Activity: Reproduce verbatim the stretch of items from the line containing "ns de nos clients de la région du Grand" through the line containing "e peut vous aider à atteindre vos objectifs", both lines included.

Dataset records:
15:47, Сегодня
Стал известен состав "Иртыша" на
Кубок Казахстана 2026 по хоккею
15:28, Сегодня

* * *

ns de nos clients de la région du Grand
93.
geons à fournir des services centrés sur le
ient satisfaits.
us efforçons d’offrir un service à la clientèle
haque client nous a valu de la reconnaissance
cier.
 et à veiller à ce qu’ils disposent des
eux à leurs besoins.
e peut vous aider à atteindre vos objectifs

Exercise answer:
ns de nos clients de la région du Grand
93.
geons à fournir des services centrés sur le
ient satisfaits.
us efforçons d’offrir un service à la clientèle
haque client nous a valu de la reconnaissance
cier.
 et à veiller à ce qu’ils disposent des
eux à leurs besoins.
e peut vous aider à atteindre vos objectifs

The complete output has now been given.